God bless, yours in Their Hearts,
Kenneth M. Fisher
Well said, Kenneth. Justice and mercy are complimentary, not mutually exclusive. A true voice for the people God loves will correct as well as forgive.
that is sad news that you have shared good cause…..I understand why you would feel sad by it….it is a tragedy. God have mercy on us all.
I was reading that this is becoming a ‘trend’ Abeca, though you don’t see it in the news there have been about 10 cases since this past May of young girls throwing their babies away and treating them like trash.
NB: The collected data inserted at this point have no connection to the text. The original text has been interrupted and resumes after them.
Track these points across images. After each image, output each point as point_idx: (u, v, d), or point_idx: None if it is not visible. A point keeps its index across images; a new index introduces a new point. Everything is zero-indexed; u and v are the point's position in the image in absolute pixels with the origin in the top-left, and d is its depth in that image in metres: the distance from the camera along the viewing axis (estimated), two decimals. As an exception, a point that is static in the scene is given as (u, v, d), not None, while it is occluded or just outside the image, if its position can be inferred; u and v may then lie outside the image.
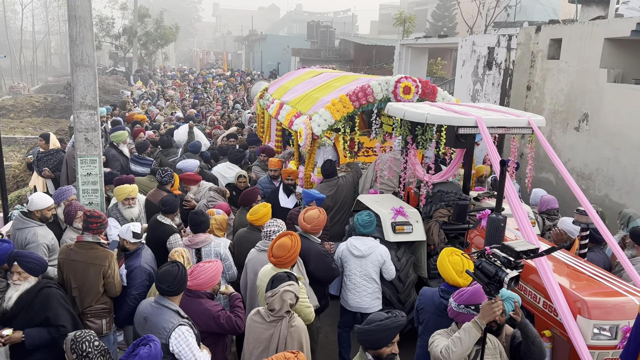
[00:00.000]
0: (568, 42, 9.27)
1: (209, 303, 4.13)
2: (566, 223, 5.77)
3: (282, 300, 3.71)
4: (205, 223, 5.30)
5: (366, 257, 5.44)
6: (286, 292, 3.73)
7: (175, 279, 3.77)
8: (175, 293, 3.82)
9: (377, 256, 5.47)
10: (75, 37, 5.79)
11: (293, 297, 3.77)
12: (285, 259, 4.41)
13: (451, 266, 4.09)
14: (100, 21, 38.03)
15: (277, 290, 3.74)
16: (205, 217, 5.34)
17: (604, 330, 4.04)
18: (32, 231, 5.16)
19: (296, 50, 34.49)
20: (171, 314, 3.72)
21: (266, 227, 5.12)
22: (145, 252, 5.04)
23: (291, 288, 3.77)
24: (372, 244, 5.49)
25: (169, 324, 3.67)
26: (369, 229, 5.53)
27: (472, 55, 12.78)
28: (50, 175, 8.58)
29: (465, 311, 3.65)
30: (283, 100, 9.53)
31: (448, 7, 41.45)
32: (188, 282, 4.01)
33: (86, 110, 6.02)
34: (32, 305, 4.00)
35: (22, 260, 4.06)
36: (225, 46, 67.04)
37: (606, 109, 8.39)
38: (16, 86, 34.15)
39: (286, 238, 4.51)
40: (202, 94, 21.26)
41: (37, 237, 5.13)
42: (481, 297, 3.59)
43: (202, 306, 4.08)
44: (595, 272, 4.62)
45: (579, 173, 8.93)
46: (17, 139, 19.69)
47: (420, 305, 4.25)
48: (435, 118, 5.69)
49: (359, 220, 5.53)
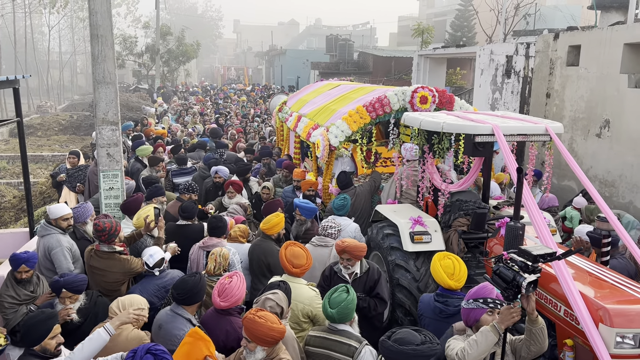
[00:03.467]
0: (587, 48, 9.18)
1: (238, 322, 3.93)
2: (581, 232, 5.66)
3: (264, 307, 3.67)
4: (222, 228, 5.46)
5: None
6: (267, 300, 3.71)
7: (188, 289, 3.84)
8: (187, 302, 3.87)
9: (348, 232, 6.27)
10: (98, 55, 5.97)
11: (275, 306, 3.67)
12: (307, 266, 4.53)
13: (442, 270, 4.29)
14: (124, 40, 38.94)
15: (260, 297, 3.77)
16: (223, 223, 5.50)
17: (627, 338, 3.95)
18: (55, 237, 5.34)
19: (315, 63, 34.79)
20: (184, 322, 3.78)
21: (323, 224, 5.80)
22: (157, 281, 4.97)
23: (273, 297, 3.72)
24: (346, 222, 6.37)
25: (181, 331, 3.71)
26: (342, 211, 6.43)
27: (491, 64, 12.73)
28: (82, 190, 8.81)
29: (474, 305, 3.63)
30: (301, 113, 9.63)
31: (467, 17, 41.33)
32: (222, 302, 3.92)
33: (108, 126, 6.19)
34: (96, 314, 4.33)
35: (69, 286, 4.28)
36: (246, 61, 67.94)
37: (628, 115, 8.27)
38: (43, 105, 35.13)
39: (295, 247, 4.60)
40: (224, 109, 21.57)
41: (61, 242, 5.32)
42: (489, 291, 3.60)
43: (231, 325, 3.95)
44: (618, 280, 4.53)
45: (602, 180, 8.78)
46: (44, 156, 20.23)
47: (420, 311, 4.38)
48: (452, 127, 5.68)
49: (334, 204, 6.49)
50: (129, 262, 4.98)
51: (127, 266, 4.96)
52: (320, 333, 3.93)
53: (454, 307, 4.24)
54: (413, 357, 3.18)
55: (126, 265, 4.95)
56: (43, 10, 43.92)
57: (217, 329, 3.92)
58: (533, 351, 3.51)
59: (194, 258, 5.42)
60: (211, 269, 4.80)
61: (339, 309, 3.80)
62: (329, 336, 3.84)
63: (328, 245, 5.62)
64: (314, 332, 3.99)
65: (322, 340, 3.87)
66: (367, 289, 4.85)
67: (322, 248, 5.62)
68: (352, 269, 4.80)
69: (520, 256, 3.23)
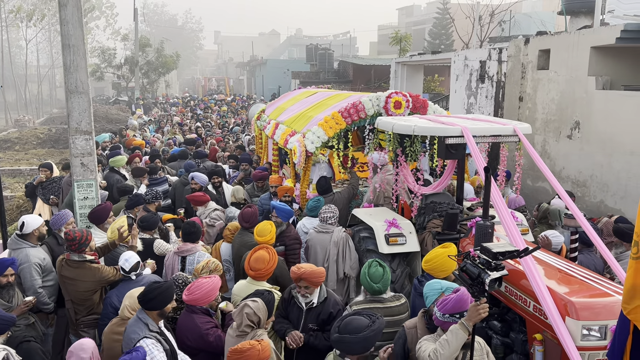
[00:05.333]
0: (556, 52, 9.41)
1: (201, 319, 4.14)
2: (548, 234, 5.75)
3: (242, 315, 3.69)
4: (195, 234, 5.49)
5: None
6: (245, 306, 3.71)
7: (146, 295, 3.85)
8: (147, 307, 3.86)
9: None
10: (70, 65, 5.97)
11: (252, 314, 3.67)
12: (264, 272, 4.53)
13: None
14: (102, 52, 38.73)
15: (240, 304, 3.79)
16: (196, 229, 5.53)
17: (593, 330, 4.04)
18: (24, 252, 5.26)
19: (296, 73, 34.96)
20: (141, 326, 3.78)
21: (322, 214, 6.09)
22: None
23: (252, 304, 3.70)
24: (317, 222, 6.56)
25: (136, 335, 3.75)
26: (315, 212, 6.60)
27: (465, 70, 12.95)
28: (56, 202, 8.74)
29: (450, 320, 3.67)
30: (279, 120, 9.68)
31: (444, 25, 42.00)
32: (185, 296, 4.12)
33: (82, 135, 6.17)
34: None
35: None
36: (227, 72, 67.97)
37: (596, 116, 8.48)
38: (21, 119, 34.68)
39: (263, 251, 4.62)
40: (203, 119, 21.54)
41: (29, 258, 5.22)
42: (465, 304, 3.63)
43: (193, 321, 4.12)
44: (585, 275, 4.63)
45: (574, 180, 8.97)
46: (22, 170, 19.95)
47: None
48: (422, 129, 5.79)
49: (308, 206, 6.77)
50: (100, 270, 4.96)
51: (99, 275, 4.94)
52: (367, 304, 4.34)
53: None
54: (363, 342, 3.50)
55: (97, 274, 4.93)
56: (20, 24, 43.49)
57: (183, 326, 4.10)
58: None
59: (169, 264, 5.44)
60: (199, 269, 4.85)
61: (382, 281, 4.38)
62: (380, 304, 4.37)
63: (329, 232, 6.11)
64: (362, 305, 4.33)
65: (378, 310, 4.25)
66: (319, 321, 4.35)
67: (323, 234, 6.11)
68: (311, 297, 4.34)
69: (483, 253, 3.30)
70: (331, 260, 6.04)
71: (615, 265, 4.55)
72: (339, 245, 6.08)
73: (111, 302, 4.80)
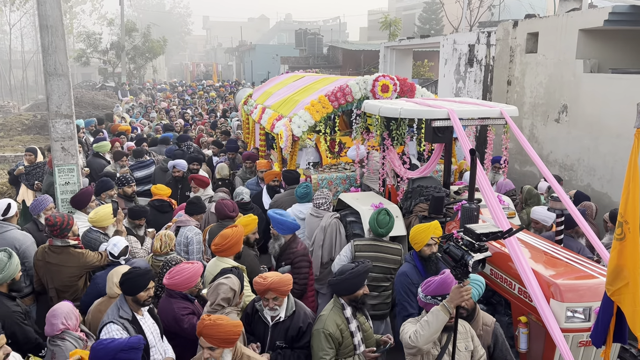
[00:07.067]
0: (544, 35, 9.35)
1: (177, 304, 4.09)
2: (538, 212, 5.77)
3: (217, 293, 3.74)
4: (196, 206, 5.81)
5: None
6: (220, 285, 3.76)
7: (121, 277, 3.86)
8: (122, 291, 3.87)
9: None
10: (48, 46, 5.82)
11: (227, 290, 3.73)
12: (222, 246, 4.58)
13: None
14: (88, 37, 38.09)
15: (213, 282, 3.84)
16: (201, 203, 5.88)
17: (577, 312, 4.05)
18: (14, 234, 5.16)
19: (285, 58, 34.61)
20: (114, 310, 3.80)
21: (316, 199, 6.18)
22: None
23: (226, 281, 3.77)
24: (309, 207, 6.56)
25: (106, 317, 3.77)
26: (306, 199, 6.61)
27: (454, 54, 12.87)
28: (40, 188, 8.61)
29: (432, 302, 3.66)
30: (265, 105, 9.57)
31: (434, 9, 41.73)
32: (165, 280, 4.14)
33: (62, 119, 6.04)
34: None
35: None
36: (216, 58, 67.18)
37: (584, 100, 8.46)
38: (6, 105, 34.13)
39: (229, 229, 4.70)
40: (191, 105, 21.30)
41: (27, 238, 5.20)
42: (448, 287, 3.61)
43: (170, 305, 4.09)
44: (570, 257, 4.64)
45: (562, 164, 8.97)
46: (7, 157, 19.65)
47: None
48: (409, 112, 5.73)
49: (297, 193, 6.68)
50: (84, 255, 4.88)
51: (83, 260, 4.86)
52: (368, 242, 5.24)
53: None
54: (352, 279, 3.88)
55: (81, 259, 4.86)
56: (3, 8, 42.63)
57: (161, 309, 4.15)
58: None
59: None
60: (157, 248, 4.95)
61: (387, 227, 5.20)
62: (379, 243, 5.21)
63: (319, 216, 6.16)
64: (362, 241, 5.26)
65: (373, 246, 5.17)
66: (288, 338, 3.91)
67: (315, 218, 6.21)
68: (279, 310, 3.89)
69: (467, 235, 3.26)
70: (316, 245, 5.99)
71: (599, 247, 4.55)
72: (327, 231, 5.99)
73: (97, 285, 4.72)
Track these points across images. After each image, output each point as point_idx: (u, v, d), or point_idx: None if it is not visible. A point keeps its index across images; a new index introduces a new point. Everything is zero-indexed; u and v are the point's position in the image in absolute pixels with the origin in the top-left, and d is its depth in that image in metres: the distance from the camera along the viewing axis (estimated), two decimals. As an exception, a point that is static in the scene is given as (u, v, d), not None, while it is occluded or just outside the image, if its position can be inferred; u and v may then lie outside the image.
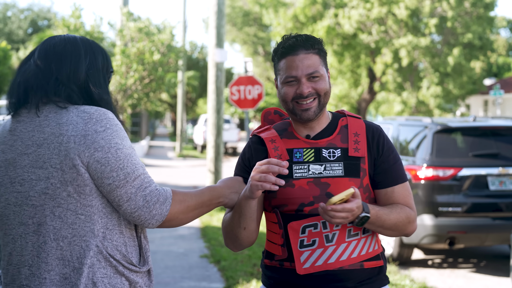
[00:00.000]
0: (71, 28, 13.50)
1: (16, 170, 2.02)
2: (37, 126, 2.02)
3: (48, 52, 2.09)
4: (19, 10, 60.26)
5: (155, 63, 13.83)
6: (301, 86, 2.44)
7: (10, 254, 2.03)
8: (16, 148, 2.03)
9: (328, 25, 32.70)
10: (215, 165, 12.10)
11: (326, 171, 2.43)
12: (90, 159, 1.97)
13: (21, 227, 2.01)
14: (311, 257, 2.38)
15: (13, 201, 2.03)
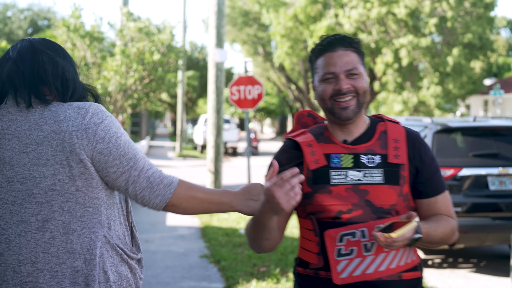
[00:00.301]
0: (71, 28, 13.50)
1: (14, 169, 2.02)
2: (33, 124, 2.03)
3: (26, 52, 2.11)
4: (19, 10, 60.25)
5: (155, 63, 13.83)
6: (339, 82, 2.37)
7: (1, 255, 2.03)
8: (13, 147, 2.03)
9: (328, 25, 32.70)
10: (215, 165, 12.09)
11: (366, 178, 2.35)
12: (94, 151, 2.03)
13: (21, 225, 2.02)
14: (349, 266, 2.31)
15: (11, 200, 2.03)
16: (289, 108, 62.56)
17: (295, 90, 52.10)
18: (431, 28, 29.96)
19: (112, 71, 13.41)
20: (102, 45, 14.44)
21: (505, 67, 48.54)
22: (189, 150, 34.12)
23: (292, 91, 52.38)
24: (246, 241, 8.75)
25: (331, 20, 32.81)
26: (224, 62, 12.28)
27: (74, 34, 13.49)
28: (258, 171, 21.29)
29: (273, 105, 58.37)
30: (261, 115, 64.87)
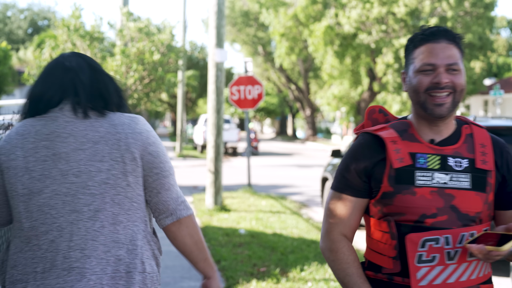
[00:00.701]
0: (71, 28, 13.50)
1: (69, 164, 2.23)
2: (89, 126, 2.27)
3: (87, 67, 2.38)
4: (19, 10, 60.24)
5: (155, 63, 13.83)
6: (439, 75, 2.22)
7: (52, 242, 2.20)
8: (69, 144, 2.24)
9: (328, 25, 32.70)
10: (215, 165, 12.09)
11: (452, 182, 2.21)
12: (144, 152, 2.29)
13: (73, 214, 2.21)
14: (429, 274, 2.18)
15: (64, 192, 2.21)
16: (289, 108, 62.56)
17: (295, 90, 52.11)
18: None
19: (112, 71, 13.41)
20: (102, 45, 14.44)
21: (505, 67, 48.54)
22: (189, 150, 34.13)
23: (292, 91, 52.38)
24: (246, 241, 8.76)
25: (331, 20, 32.81)
26: (224, 62, 12.28)
27: (74, 34, 13.49)
28: (258, 171, 21.29)
29: (273, 105, 58.36)
30: (261, 115, 64.86)
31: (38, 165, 2.23)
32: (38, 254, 2.22)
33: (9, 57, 32.56)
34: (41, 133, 2.26)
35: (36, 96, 2.33)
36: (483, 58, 32.62)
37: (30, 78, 13.94)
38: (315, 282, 6.64)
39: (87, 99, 2.31)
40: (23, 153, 2.24)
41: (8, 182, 2.26)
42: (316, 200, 14.19)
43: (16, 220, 2.28)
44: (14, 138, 2.28)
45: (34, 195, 2.22)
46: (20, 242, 2.27)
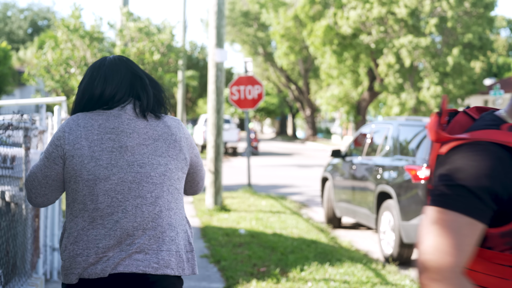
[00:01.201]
0: (71, 28, 13.50)
1: (134, 156, 2.58)
2: (148, 125, 2.64)
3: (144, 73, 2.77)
4: (19, 10, 60.22)
5: (155, 63, 13.83)
6: None
7: (117, 222, 2.52)
8: (133, 139, 2.60)
9: (327, 24, 32.68)
10: (215, 165, 12.10)
11: None
12: (192, 154, 2.77)
13: (138, 199, 2.56)
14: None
15: (130, 179, 2.56)
16: (289, 108, 62.54)
17: (295, 90, 52.10)
18: (432, 28, 29.94)
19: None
20: (102, 45, 14.44)
21: (505, 67, 48.53)
22: (189, 150, 34.12)
23: (292, 91, 52.37)
24: (246, 241, 8.76)
25: (330, 20, 32.79)
26: (224, 62, 12.28)
27: (74, 34, 13.49)
28: (258, 171, 21.28)
29: (273, 105, 58.34)
30: (261, 115, 64.85)
31: (105, 155, 2.56)
32: (102, 232, 2.52)
33: (9, 57, 32.55)
34: (104, 126, 2.58)
35: (98, 93, 2.64)
36: (483, 58, 32.59)
37: (30, 78, 13.94)
38: (315, 282, 6.64)
39: (148, 103, 2.67)
40: (88, 143, 2.55)
41: (72, 169, 2.55)
42: (316, 200, 14.19)
43: (79, 202, 2.56)
44: (76, 129, 2.57)
45: (100, 180, 2.54)
46: (82, 221, 2.55)
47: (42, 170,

Here is a recent story on the NY case…https://www.lifesitenews.com/news/breaking-baby-found-in-suspected-shoplifters-bag-was-born-alive-likely-asph
PS. Here’s the article…
That Victoria’s Secret baby is just the tip of a disturbing trend
And this one:
https://www.washingtonpost.com/local/crime/woman-from-northeast-washington-held-on-murder-charge-in-death-of-her-infant-son/2013/10/17/f46cd924-371b-11e3-ae46-e4248e75c8ea_story.html
Right now if we can reach out to our youth at their own level….then all it takes is to plant the seed and then trust in our Lord to grow it and the rest is in His hands but we must never stop watering that seed…..it needs to be consistent in the truth.
I’m a little suspicious when I hear that “Leaders of community organizations talked to the students about how to help the poor . . . .” especially when those Catholic students are, for the most part, uncatechized.
In addition to worthless Catholic schools, those students’ parents and grandparents have contributed to the almost $18 trillion in Great Society programs (so loved by the bishops) mostly to deleterious effect. Is neglect or service really the problem here?